Androgen receptor (AR) is the most widely expressed steroid receptor protein in normal breast tissue and is detectable in approximately 90% of primary breast cancers and 75% of metastatic lesions. However, the role of AR in breast cancer development and progression is mired in controversy with evidence suggesting it can either inhibit or promote breast tumorigenesis. Studies have shown it to antagonize estrogen receptor alpha (ERα) DNA binding, thereby preventing pro-proliferative gene transcription; whilst others have demonstrated AR to take on the mantle of a pseudo ERα particularly in the setting of triple negative breast cancer. Evidence for a potentiating role of AR in the development of endocrine resistant breast cancer has also been mounting with reports associating high AR expression with poor response to endocrine treatment. The resurgence of interest into the function of AR in breast cancer has resulted in various emergent clinical trials evaluating anti-AR therapy and selective androgen receptor modulators in the treatment of advanced breast cancer. Trials have reported varied response rates dependent upon subtype with overall clinical benefit rates of ~19-29% for anti-androgen monotherapy, suggesting that with enhanced patient stratification AR could prove efficacious as a breast cancer therapy. Androgens and AR have been reported to facilitate tumor stemness in some cancers; a process which may be mediated through genomic or non-genomic actions of the AR, with the latter mechanism being relatively unexplored in breast cancer.

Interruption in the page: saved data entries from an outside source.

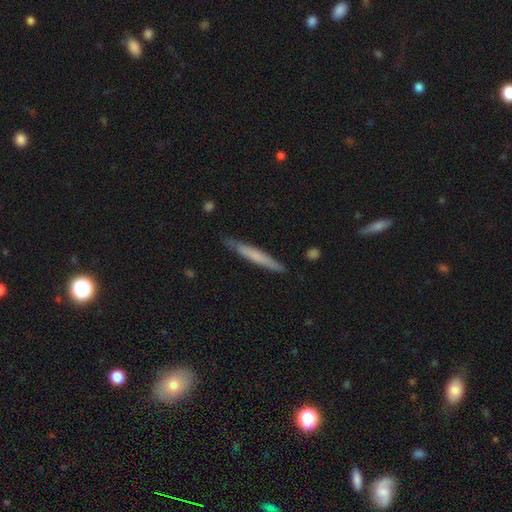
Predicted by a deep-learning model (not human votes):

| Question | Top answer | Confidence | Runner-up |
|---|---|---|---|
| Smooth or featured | smooth | 60% | featured or disk (35%) |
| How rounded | cigar-shaped | 96% | in between (3%) |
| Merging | none | 85% | minor disturbance (12%) |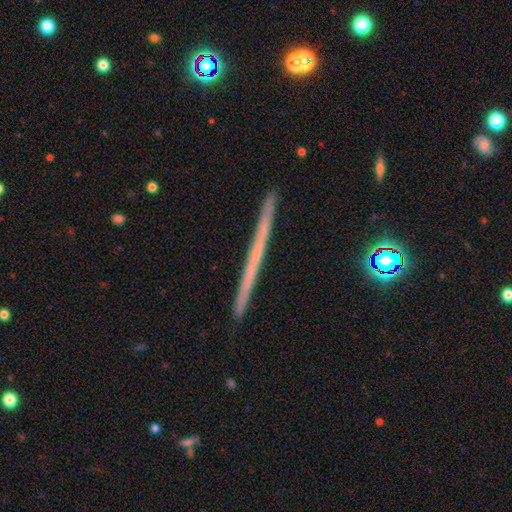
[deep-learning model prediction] Smooth or featured: featured or disk — 63% (smooth — 30%)
Edge-on disk: yes — 98% (no — 2%)
Edge-on bulge: none — 82% (rounded — 14%)
Merging: none — 92% (minor disturbance — 6%)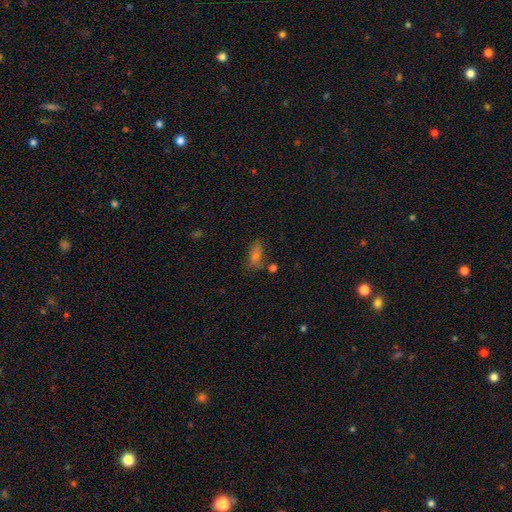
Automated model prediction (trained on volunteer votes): Overall: smooth (62%). How rounded: in between (79%). Merging: none (68%).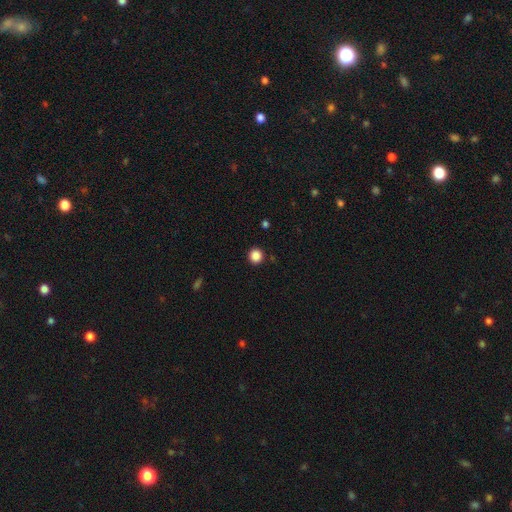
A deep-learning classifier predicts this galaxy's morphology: A smooth galaxy with no disk features (87%) that is round (94%). Merging: none (92%).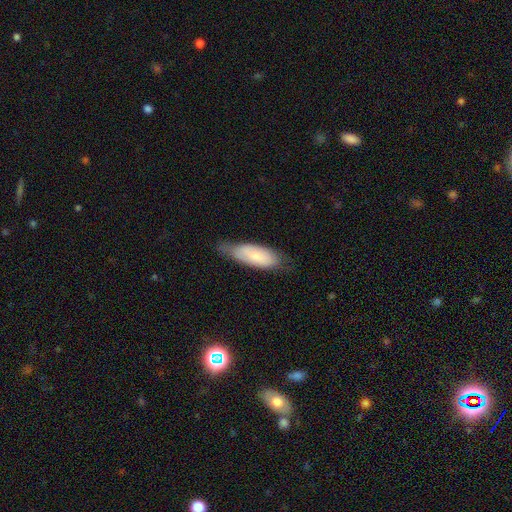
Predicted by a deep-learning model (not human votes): smooth-or-featured: smooth: 66% | featured or disk: 28% | star or artifact: 6%
  how-rounded: in between: 70% | cigar-shaped: 28% | round: 2%
  merging: none: 56% | minor disturbance: 34% | major disturbance: 9% | merger: 2%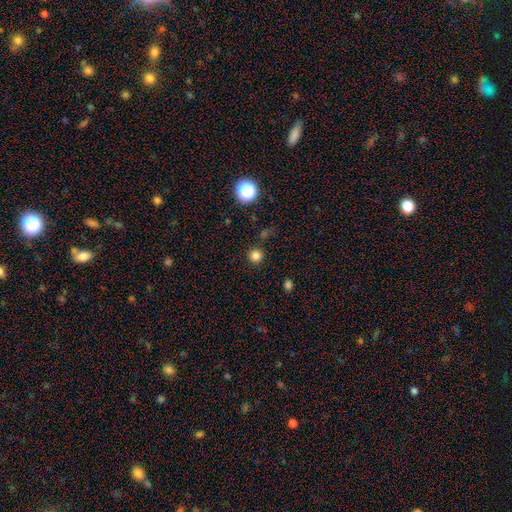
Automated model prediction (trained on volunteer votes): smooth-or-featured: smooth: 80% | star or artifact: 16% | featured or disk: 4%
  how-rounded: round: 96% | in between: 4% | cigar-shaped: 1%
  merging: none: 89% | minor disturbance: 6% | merger: 2% | major disturbance: 2%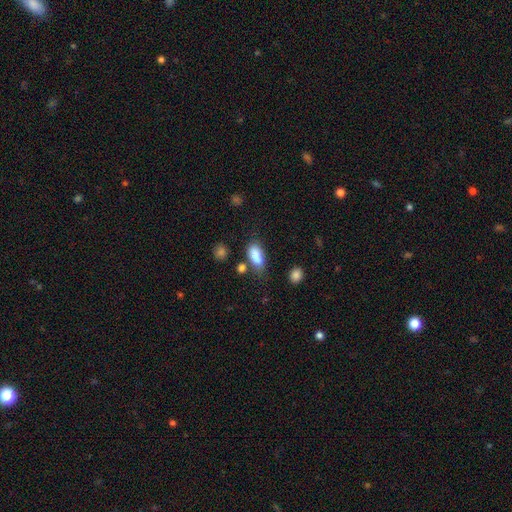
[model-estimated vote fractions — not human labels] The model was most divided on "merging": none: 48%, minor disturbance: 27%, merger: 14%, major disturbance: 10%. More confident: how rounded — in between (85%); smooth or featured — smooth (82%).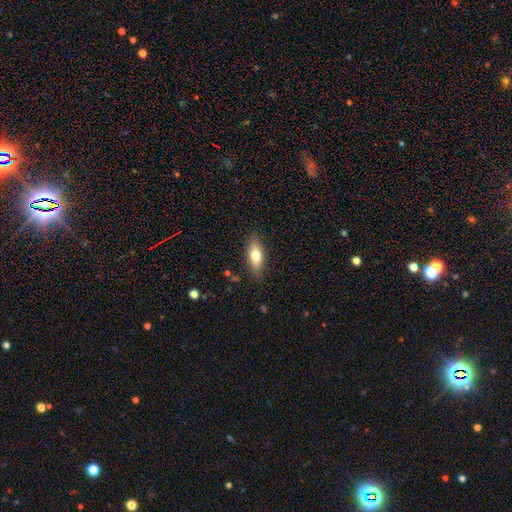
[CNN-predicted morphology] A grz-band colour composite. It shows a smooth galaxy with no disk features (73%) that is in between round and cigar-shaped (73%). Merging: none (85%).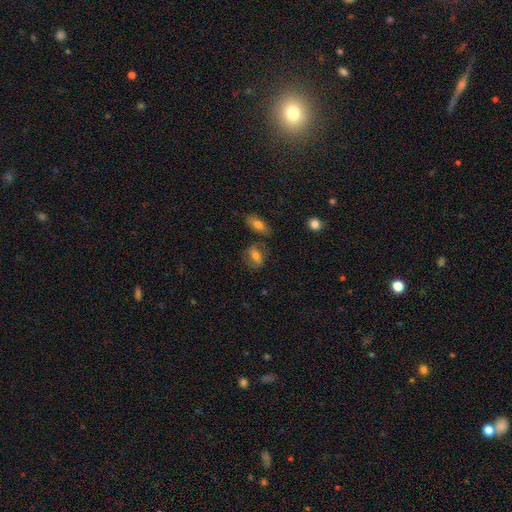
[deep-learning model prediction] Q: Smooth or featured?
A: smooth (62%); runner-up: featured or disk (28%)
Q: How rounded?
A: in between (72%); runner-up: round (22%)
Q: Merging?
A: none (66%); runner-up: minor disturbance (17%)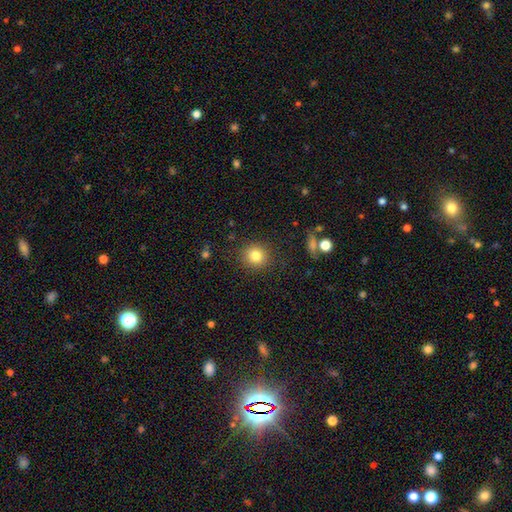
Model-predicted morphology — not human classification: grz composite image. It shows a smooth galaxy with no disk features (81%) that is round (89%). Merging: none (88%).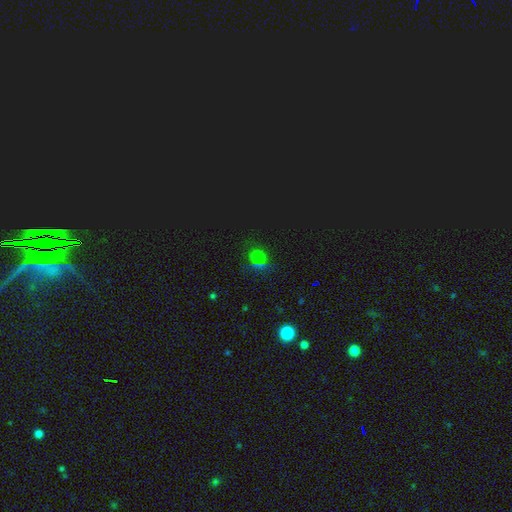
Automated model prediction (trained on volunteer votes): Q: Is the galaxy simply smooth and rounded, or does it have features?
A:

Steroidogenic ligands of the AR are produced in females by the gonads and as sex-steroid precursors secreted from the adrenal glands. These androgens provide an abundant reservoir from which all estrogens are subsequently synthesized and their levels are undiminished in the event of standard hormonal therapeutic intervention in breast cancer. Steroid levels are known to be altered by lifestyle factors such as diet and exercise; understanding their potential role in dictating the function of AR in breast cancer development could therefore have wide-ranging effects in prevention and treatment of this disease. This review will outline the endogenous biochemical drivers of both genomic and non-genomic AR activation and how these may be modulated by current hormonal therapies.